Indonesian Political, Business & Finance News

Rupiah Closes Weaker Again, Reaching Rp 17,090 per US Dollar

| | Source: KOMPAS Translated from Indonesian | Finance
Rupiah Closes Weaker Again, Reaching Rp 17,090 per US Dollar
Image: KOMPAS

JAKARTA, KOMPAS.com - The rupiah exchange rate in the spot market weakened at the close of trading on Thursday (9/4/2026). The Garuda’s currency depreciated by 78 points or 0.46 percent to the level of Rp 17,090 per US dollar.

Currency and Commodities Analyst, Ibrahim Assuaibi, assessed that the rupiah’s weakening was caused by renewed geopolitical tensions in the Middle East overshadowing global markets, particularly related to disruptions in energy distribution in the Strait of Hormuz, a vital route for world oil trade.

He explained that disruptions in the Strait of Hormuz are ongoing despite a temporary ceasefire between the United States and Iran. The route, which carries about one-fifth of global oil supplies, is said to still face tight restrictions.

Ship movements have begun to be opened on a limited basis, but shipping activities have not fully recovered. Iran is said to still hold significant control over traffic and access in the area, so the risk of supply disruptions remains high.

“Limited and tightly controlled ship movements have resumed, but shipping disruptions persist, with Iran maintaining significant control over transit and access, according to reports,” Ibrahim told reporters on Thursday afternoon.

The situation has become more complex after Iran stated that peace talks with the United States have become “untenable” following the latest attack, which is seen as violating the ceasefire agreement.

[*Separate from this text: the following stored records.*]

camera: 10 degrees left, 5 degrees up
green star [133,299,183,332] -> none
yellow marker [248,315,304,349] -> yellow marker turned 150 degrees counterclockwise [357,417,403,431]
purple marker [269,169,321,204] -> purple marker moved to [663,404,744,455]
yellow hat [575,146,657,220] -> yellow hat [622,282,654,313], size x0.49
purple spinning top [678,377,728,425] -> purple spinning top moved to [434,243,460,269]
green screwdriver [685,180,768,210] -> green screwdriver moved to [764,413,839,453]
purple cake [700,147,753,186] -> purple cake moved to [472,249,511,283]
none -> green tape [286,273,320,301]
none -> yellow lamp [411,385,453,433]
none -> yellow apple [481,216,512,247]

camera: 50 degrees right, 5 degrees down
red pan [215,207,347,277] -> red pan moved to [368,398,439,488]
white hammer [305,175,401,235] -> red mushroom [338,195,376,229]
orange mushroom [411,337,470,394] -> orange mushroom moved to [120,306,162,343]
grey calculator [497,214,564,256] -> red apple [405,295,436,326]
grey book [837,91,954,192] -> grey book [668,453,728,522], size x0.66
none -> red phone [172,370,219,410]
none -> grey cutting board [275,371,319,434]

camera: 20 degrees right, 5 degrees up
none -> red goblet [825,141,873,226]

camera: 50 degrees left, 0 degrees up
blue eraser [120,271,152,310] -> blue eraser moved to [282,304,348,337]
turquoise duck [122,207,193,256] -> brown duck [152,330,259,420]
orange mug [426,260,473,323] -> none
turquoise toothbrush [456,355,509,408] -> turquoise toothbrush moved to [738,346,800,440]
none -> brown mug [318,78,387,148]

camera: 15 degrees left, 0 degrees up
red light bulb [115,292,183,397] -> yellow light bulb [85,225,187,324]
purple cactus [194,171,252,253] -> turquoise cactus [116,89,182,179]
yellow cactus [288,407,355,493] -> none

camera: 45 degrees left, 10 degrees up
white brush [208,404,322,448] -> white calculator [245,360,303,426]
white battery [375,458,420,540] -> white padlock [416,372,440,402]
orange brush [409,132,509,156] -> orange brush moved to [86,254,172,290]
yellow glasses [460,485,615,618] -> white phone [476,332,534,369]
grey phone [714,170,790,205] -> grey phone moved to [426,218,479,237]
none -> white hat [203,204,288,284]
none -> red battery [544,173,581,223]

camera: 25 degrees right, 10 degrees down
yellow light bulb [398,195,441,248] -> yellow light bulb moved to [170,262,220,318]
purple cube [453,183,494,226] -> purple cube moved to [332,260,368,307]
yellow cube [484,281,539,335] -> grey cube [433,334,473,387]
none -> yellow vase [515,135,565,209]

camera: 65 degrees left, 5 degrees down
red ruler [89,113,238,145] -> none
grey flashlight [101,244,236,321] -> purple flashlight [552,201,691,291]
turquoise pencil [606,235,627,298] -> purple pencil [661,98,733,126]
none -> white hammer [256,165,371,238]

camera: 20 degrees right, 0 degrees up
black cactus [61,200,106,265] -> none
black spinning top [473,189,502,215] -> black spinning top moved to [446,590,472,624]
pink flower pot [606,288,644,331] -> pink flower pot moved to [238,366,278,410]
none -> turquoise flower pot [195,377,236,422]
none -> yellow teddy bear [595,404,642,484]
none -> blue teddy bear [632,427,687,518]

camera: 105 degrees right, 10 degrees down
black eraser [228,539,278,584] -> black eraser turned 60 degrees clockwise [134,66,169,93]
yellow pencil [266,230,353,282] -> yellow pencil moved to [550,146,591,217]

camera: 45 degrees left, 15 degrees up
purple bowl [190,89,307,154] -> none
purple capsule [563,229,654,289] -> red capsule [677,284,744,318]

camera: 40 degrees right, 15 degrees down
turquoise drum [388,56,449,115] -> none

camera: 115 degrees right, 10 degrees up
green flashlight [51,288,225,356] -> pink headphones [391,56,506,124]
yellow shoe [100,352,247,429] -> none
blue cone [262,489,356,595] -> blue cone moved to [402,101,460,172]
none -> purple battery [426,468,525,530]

Previously, US President Donald Trump had announced a two-week ceasefire with Iran. This policy had sparked market optimism regarding the potential normalisation of global energy distribution. However, analysts warn that structural disruptions to the supply chain and energy infrastructure in the region could take months to fully recover.

The Fed also highlighted that inflation remains above target, while the labour market has tended to stagnate over the past year, so the direction of policy will still depend heavily on future economic data developments.

Meanwhile, from the domestic side, Indonesia’s economic prospects have also come under scrutiny from international institutions. The World Bank projects Indonesia’s economic growth for 2026 at 4.7 percent, slightly lower than the previous projection of 4.8 percent.

Although it has been revised downward, this figure is still higher than the projected growth for the East Asia and Pacific region, which is estimated to reach only 4.2 percent.

The World Bank assesses that the regional economic outlook is influenced by several external factors, including the Middle East conflict driving up energy prices, US trade restriction policies, and increasing global uncertainty, including rapid developments in artificial intelligence (AI) technology.

Nevertheless, the Indonesian government remains optimistic about the national economic prospects. The government targets 2026 economic growth in the range of 5.4 percent to 5.7 percent, with the potential to reach 6 percent through structural transformation.

This optimism is supported by strengthening domestic consumption, increased investment, and the implementation of strategic programmes such as B50 biodiesel. In addition, the government also emphasises the importance of maintaining food and energy sovereignty, implementing prudent fiscal policies, and accelerating investment realisation to maintain economic stability amid global uncertainty.